In YimengSun21/StatComp21062: Final work for the 'Statistical Computing' course

Overview

StatComp21062 is a simple R package developed to implement two functions and show all homeworks for the 'Statistical Computing' course. Two functions are considered, namely, KLD (calculate the Kullback-Leibler divergence between two probability distributions) and JackAfterBoot (after Bootstrap, use the Jackknife method (leave-one-out) for each sample, then calculate the bias and standard deviation estimate).
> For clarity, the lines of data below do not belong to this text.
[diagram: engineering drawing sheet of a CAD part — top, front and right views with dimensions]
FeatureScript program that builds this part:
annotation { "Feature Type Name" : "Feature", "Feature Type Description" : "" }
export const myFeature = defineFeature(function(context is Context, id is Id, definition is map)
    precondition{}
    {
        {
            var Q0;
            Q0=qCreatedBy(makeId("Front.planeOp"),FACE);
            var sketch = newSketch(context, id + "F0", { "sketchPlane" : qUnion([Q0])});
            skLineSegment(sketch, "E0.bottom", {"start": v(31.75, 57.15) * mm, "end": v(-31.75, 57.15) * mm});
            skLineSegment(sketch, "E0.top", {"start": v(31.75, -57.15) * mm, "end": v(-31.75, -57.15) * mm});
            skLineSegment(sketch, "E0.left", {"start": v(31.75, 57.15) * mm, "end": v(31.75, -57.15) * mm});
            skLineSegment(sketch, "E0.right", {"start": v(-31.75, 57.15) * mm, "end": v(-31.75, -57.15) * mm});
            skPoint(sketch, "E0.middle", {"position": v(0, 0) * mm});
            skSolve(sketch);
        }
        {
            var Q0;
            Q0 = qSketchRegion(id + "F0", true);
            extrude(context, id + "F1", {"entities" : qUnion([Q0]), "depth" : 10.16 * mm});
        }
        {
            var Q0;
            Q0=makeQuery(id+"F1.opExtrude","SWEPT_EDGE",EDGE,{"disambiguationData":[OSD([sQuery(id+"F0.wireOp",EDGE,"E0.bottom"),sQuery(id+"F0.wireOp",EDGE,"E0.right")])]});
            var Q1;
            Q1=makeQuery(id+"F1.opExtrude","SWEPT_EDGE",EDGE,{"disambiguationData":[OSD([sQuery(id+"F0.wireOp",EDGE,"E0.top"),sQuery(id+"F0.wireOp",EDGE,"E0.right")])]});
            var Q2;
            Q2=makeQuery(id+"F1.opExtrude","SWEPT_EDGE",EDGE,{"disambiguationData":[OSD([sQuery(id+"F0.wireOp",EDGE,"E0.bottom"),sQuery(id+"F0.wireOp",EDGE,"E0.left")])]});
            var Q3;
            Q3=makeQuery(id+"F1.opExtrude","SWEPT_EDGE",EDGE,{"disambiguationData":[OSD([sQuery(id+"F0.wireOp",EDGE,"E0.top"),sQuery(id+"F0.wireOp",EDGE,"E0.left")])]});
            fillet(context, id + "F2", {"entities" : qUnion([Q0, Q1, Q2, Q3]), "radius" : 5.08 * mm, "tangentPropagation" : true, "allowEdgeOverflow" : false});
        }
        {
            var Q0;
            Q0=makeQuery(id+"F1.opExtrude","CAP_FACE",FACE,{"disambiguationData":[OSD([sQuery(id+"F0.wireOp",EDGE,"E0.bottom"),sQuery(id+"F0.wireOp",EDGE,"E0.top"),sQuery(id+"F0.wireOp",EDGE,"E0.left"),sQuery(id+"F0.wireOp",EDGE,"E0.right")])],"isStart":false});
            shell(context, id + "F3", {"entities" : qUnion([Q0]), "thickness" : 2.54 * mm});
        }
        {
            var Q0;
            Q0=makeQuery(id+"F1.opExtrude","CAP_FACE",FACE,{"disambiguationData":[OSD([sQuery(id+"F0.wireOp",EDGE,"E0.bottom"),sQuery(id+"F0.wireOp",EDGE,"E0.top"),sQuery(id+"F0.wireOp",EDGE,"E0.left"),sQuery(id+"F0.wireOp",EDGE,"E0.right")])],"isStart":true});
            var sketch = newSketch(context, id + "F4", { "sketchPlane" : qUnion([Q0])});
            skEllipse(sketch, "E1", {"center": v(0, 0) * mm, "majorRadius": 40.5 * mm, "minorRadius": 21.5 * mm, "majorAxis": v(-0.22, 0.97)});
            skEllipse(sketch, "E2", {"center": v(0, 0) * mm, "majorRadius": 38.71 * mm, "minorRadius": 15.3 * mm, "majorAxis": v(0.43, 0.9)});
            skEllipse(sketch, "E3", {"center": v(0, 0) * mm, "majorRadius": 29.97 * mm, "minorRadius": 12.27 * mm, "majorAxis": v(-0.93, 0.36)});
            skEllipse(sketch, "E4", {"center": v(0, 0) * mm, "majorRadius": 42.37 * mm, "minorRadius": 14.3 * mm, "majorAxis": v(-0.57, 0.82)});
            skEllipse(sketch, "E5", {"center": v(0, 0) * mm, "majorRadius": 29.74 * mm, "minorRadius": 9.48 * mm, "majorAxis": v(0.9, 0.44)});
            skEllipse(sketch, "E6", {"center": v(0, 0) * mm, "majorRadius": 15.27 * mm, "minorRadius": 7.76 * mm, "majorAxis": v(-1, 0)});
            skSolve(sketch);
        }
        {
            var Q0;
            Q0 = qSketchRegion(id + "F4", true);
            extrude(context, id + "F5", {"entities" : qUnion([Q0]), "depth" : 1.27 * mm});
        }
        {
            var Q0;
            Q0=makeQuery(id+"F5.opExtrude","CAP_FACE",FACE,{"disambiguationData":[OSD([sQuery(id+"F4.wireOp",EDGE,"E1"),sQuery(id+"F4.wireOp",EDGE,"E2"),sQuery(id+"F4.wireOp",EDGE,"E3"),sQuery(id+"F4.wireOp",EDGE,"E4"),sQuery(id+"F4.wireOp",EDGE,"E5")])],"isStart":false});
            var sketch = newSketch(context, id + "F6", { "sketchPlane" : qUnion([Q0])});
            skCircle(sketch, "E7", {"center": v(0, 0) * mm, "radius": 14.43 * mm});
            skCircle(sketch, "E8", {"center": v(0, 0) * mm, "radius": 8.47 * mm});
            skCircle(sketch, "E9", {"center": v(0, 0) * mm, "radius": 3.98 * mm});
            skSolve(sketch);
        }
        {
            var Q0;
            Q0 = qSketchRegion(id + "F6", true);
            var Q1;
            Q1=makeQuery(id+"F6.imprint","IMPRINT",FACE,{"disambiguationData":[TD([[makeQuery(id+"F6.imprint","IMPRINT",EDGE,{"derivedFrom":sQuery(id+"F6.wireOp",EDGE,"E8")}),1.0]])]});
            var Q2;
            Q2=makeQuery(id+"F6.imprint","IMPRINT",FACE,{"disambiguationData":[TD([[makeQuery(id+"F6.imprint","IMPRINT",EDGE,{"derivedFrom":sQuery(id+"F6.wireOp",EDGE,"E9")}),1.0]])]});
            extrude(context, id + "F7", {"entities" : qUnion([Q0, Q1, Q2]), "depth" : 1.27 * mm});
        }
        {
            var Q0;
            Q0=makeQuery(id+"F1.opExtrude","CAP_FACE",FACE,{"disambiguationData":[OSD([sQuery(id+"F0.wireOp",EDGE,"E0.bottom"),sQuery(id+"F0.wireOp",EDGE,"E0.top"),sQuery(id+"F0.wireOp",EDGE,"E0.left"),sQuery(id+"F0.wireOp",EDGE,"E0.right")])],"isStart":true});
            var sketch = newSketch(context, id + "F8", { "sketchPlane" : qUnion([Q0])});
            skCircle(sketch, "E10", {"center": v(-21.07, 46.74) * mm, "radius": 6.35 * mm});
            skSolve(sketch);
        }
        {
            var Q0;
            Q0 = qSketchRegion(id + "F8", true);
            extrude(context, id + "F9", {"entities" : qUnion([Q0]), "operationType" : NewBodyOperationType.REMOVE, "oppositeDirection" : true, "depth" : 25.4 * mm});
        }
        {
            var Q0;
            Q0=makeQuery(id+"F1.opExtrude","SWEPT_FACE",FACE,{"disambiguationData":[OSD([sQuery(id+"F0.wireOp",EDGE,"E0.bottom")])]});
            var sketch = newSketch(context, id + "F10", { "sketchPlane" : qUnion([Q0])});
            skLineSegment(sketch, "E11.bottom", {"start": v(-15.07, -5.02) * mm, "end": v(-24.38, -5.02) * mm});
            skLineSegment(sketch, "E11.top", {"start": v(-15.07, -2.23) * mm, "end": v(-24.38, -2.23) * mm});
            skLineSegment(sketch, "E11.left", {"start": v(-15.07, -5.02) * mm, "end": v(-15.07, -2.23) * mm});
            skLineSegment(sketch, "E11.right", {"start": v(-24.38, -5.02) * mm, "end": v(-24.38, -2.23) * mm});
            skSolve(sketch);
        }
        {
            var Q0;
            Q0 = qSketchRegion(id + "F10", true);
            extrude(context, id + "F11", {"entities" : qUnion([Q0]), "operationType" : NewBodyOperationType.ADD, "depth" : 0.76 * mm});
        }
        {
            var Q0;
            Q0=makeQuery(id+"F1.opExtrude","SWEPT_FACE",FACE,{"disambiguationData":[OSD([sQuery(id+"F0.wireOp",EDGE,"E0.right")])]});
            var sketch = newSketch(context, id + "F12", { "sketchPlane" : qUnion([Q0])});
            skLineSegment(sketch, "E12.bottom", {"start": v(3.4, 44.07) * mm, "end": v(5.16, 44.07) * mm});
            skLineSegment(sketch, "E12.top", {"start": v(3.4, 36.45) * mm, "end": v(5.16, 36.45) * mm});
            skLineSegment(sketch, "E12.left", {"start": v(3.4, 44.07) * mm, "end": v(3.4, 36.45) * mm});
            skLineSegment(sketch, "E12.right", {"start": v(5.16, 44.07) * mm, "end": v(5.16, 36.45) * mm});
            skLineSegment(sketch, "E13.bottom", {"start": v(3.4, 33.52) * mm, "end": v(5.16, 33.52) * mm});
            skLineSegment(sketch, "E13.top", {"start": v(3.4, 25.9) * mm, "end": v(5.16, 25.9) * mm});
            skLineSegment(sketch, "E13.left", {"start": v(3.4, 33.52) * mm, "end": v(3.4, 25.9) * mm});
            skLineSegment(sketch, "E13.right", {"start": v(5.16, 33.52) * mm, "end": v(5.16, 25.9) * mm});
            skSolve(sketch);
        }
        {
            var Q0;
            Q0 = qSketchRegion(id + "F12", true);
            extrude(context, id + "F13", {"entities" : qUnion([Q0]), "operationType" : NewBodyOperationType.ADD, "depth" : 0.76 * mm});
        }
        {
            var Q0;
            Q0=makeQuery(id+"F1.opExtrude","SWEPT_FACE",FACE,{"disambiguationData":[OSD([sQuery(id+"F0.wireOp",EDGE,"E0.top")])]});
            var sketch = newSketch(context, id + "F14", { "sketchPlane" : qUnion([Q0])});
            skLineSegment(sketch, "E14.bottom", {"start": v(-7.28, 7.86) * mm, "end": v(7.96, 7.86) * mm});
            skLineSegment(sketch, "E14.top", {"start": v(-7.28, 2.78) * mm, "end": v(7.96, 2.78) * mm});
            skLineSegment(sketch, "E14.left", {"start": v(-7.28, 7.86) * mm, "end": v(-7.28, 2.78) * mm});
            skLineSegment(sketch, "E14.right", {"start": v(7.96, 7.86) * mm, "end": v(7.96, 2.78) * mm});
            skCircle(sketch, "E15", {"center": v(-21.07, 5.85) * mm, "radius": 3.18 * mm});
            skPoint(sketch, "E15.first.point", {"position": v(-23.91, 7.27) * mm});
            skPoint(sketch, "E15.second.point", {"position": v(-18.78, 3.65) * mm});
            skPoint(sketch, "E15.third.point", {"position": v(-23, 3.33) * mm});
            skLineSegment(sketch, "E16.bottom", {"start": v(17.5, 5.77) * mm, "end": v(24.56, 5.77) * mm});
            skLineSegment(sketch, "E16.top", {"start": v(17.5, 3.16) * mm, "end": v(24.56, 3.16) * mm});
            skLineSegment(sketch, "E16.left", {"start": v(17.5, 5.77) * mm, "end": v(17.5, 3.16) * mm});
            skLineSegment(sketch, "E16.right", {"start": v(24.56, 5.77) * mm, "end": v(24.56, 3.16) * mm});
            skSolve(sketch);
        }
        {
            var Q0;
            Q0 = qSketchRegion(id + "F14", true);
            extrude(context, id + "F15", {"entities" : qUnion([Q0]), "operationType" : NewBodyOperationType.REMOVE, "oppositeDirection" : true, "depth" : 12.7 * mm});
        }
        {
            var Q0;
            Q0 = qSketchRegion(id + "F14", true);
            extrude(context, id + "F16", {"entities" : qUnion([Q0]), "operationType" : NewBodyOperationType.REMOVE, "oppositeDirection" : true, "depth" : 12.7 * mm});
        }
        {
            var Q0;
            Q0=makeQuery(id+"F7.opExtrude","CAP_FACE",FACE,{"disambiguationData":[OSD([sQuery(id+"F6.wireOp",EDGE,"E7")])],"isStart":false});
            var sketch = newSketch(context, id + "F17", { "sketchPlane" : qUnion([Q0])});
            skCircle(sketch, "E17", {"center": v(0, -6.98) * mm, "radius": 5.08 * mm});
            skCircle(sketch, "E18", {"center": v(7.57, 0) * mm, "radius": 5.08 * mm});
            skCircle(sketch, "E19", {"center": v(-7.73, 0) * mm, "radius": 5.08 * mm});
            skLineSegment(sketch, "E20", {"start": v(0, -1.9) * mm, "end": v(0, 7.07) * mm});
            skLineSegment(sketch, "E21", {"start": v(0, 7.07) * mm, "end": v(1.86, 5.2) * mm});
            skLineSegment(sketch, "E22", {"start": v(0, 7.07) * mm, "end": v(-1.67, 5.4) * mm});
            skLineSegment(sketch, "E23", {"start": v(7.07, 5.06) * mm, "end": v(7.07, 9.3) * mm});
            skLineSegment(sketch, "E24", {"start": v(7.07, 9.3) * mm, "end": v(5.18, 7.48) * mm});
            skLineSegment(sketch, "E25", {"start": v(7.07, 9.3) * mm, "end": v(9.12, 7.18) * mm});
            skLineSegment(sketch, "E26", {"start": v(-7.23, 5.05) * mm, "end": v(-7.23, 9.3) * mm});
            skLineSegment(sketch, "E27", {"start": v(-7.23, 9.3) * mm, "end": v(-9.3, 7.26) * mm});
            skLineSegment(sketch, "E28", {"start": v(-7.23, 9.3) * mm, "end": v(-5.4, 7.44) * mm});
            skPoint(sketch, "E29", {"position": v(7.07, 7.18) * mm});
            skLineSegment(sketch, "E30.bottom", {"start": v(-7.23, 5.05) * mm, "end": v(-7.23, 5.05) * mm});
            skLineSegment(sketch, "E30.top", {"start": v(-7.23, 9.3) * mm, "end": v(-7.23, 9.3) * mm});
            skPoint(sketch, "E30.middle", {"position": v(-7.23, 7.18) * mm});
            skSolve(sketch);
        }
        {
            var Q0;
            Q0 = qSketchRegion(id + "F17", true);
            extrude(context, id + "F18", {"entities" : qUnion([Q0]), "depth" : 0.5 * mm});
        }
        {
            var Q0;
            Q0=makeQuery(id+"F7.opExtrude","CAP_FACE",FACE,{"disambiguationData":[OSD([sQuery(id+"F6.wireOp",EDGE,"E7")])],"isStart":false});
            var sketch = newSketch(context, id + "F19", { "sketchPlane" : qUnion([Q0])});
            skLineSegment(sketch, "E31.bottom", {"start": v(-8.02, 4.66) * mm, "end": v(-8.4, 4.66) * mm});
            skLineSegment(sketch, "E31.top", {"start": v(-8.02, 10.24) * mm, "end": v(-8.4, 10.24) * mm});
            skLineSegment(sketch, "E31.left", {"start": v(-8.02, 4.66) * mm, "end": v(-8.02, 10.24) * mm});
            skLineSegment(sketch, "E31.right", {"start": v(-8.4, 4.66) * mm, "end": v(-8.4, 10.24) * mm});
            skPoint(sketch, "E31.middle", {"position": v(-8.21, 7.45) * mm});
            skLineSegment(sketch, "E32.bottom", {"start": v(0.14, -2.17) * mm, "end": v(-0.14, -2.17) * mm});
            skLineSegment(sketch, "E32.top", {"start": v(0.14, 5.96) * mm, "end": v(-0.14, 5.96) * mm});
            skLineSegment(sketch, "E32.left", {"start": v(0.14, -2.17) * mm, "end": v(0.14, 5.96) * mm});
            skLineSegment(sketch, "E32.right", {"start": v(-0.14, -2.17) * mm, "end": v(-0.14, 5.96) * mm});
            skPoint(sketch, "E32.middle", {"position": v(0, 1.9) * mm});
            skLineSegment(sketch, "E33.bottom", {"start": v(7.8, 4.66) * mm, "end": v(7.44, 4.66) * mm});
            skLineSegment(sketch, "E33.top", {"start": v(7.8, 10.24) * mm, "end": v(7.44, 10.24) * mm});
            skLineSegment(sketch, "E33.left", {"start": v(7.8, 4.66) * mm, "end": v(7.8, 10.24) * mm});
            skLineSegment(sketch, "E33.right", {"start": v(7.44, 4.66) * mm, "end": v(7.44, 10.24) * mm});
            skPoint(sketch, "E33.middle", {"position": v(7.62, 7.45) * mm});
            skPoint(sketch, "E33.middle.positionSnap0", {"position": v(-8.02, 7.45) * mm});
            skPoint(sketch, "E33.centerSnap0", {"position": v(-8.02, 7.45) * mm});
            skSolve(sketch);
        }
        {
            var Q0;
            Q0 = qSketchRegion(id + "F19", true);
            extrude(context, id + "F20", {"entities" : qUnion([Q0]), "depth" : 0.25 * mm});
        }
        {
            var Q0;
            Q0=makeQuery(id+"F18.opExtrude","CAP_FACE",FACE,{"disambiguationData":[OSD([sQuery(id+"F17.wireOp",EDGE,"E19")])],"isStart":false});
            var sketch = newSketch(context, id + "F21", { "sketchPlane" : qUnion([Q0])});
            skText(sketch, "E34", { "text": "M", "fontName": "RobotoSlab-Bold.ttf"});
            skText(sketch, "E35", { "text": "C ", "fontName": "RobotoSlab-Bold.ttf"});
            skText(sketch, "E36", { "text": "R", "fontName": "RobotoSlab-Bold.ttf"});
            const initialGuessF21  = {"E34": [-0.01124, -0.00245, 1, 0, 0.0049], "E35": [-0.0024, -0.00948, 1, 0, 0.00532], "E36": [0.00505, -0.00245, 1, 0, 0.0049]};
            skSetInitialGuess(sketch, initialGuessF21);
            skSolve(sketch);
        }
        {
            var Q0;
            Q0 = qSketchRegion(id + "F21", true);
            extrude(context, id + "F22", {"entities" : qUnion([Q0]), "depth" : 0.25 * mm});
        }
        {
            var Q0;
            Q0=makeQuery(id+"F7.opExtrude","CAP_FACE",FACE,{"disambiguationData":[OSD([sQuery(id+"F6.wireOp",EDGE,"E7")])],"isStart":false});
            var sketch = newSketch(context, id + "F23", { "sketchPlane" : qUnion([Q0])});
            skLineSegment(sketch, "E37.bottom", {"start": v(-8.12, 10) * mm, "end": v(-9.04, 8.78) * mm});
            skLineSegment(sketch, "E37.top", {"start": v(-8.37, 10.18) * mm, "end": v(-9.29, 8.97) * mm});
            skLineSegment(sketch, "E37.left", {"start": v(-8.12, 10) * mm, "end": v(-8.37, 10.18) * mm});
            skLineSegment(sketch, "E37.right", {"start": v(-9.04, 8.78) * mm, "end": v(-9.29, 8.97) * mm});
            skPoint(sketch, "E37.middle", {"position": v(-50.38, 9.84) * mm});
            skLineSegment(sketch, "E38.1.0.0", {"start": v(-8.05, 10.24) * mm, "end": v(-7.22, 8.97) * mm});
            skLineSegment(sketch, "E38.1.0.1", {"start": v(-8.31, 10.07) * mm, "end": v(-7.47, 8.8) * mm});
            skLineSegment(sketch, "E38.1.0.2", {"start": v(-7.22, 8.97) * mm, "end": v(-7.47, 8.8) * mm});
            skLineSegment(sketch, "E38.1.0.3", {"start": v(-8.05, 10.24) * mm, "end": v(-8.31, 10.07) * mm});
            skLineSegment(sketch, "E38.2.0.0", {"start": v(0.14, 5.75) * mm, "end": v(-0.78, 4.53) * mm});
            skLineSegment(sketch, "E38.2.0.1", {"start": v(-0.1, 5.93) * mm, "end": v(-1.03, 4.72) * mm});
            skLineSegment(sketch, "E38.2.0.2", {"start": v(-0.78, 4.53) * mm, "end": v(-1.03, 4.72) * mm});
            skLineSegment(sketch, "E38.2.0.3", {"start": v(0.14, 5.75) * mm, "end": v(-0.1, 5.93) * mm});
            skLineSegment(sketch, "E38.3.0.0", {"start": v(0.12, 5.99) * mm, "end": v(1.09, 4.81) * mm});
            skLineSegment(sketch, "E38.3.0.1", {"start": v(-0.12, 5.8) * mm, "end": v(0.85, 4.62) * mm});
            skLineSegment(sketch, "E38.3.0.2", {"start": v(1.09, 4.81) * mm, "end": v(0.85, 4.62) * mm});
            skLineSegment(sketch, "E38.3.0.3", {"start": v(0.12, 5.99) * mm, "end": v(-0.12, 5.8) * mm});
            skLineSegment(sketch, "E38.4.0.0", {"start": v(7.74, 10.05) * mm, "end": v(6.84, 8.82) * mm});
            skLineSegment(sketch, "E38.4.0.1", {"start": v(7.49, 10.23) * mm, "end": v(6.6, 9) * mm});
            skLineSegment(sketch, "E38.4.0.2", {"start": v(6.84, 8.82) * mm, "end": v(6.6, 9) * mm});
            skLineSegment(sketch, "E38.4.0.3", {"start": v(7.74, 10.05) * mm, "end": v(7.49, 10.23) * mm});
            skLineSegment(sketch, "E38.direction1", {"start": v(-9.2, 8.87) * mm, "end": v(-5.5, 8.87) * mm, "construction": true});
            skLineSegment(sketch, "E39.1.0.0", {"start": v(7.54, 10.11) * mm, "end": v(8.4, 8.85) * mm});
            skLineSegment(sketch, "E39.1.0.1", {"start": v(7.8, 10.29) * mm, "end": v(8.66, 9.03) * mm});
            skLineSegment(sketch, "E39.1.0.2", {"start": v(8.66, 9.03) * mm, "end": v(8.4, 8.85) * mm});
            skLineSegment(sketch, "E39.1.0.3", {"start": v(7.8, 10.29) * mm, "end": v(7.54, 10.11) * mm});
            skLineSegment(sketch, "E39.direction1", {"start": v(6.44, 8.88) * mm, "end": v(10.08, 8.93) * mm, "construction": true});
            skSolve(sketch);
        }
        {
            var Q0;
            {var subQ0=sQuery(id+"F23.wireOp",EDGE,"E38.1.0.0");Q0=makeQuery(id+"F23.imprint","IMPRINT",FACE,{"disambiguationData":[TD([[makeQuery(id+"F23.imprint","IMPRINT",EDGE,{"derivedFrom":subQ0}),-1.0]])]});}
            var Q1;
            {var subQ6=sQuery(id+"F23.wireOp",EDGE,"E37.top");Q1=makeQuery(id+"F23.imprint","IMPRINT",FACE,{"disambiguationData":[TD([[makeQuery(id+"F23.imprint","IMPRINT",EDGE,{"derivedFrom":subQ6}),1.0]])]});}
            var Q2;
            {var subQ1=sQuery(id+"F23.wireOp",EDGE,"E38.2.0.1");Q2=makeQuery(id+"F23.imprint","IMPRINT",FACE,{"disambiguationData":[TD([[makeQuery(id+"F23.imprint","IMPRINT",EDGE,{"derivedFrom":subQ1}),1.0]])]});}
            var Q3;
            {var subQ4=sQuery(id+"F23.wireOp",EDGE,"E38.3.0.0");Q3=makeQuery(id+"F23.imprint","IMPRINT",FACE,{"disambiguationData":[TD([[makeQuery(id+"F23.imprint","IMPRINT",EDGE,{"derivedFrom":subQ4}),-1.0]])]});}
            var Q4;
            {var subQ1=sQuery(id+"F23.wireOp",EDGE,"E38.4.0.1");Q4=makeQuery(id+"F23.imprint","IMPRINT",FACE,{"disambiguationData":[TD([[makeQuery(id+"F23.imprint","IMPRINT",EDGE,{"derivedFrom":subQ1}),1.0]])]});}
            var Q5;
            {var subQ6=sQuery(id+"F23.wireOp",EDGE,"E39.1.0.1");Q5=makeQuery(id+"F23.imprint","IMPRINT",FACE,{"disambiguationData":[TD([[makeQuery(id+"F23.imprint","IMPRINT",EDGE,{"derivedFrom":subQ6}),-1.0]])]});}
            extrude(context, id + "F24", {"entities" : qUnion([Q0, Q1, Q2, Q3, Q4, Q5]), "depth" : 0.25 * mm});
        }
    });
Besides, a C++ function named gibbsC (a Gibbs sampler to generate a chain with target joint density in Exercise 9.8) and carried out by Rcpp is also included.

The source R code for KLD is as follows:

KLD <- function(px, py, base = exp(1))
{
  ### Judge
  if(!is.vector(px)) px <- as.vector(px)
  if(!is.vector(py)) py <- as.vector(py)
  n1 <- length(px)
  n2 <- length(py)
  if(!identical(n1, n2))
    stop("px and py must have the same length.")
  if(any(!is.finite(px)) || any(!is.finite(py)))
    stop("px and py must be finite values.")
  if(any(px < 0) || any(py < 0))
    stop("px and py must be nonnegative values.")
  ### Calculate the Kullback-Leibler divergence(KLD)
  px <- px / sum(px)
  py <- py / sum(py)
  kld.forward <- px * (log(px, base = base)-log(py, base = base))
  kld.backward <- py * (log(py, base = base)-log(px, base = base))
  KLD.forward <- sum(kld.forward)
  KLD.backward <- sum(kld.backward)
  result <- list(KLD.forward = KLD.forward,
                 KLD.backward = KLD.backward)
  return(result)
}

The source R code for JackAfterBoot is as follows:

JackAfterBoot <- function(data, func = NULL, B){
  n <- length(data)
  theta <- func(data)
  theta_b <- numeric(B)
  mat <- matrix(0, nrow = B, ncol = n)
  ### Bootstrap
  for(i in 1:B){
    sam <- sample(1:n, size = n, replace = TRUE)
    mat[i, ] <- sam
    dat <- data[sam]
    theta_b[i] <- func(dat)
  }
  ### Jackknife After Bootstrap
  se_jack <- numeric(n)
  theta_j <- numeric(n)
  for (i in 1:n) {
    keep <- (1:B)[apply(mat, MARGIN = 1, FUN = function(k) {!any(k == i)})]
    theta_j[i] <- mean(theta_b[keep])
    se_jack[i] <- sd(theta_b[keep])
  }
  se_boot <- sd(theta_b)
  bias_boot <- mean(theta_b) - theta
  se_jackafterboot <- sqrt((n-1) * mean((se_jack - mean(se_jack))^2))
  bias_jackafterboot <- (n-1) * (mean(theta_j) - theta)
  result <- list(se_Bootstarp = se_boot,
                 se_JackAfterBoot = se_jackafterboot,
                 bias_Bootstarp = bias_boot,
                 bias_JackAfterBoot = bias_jackafterboot)
  return(result)
}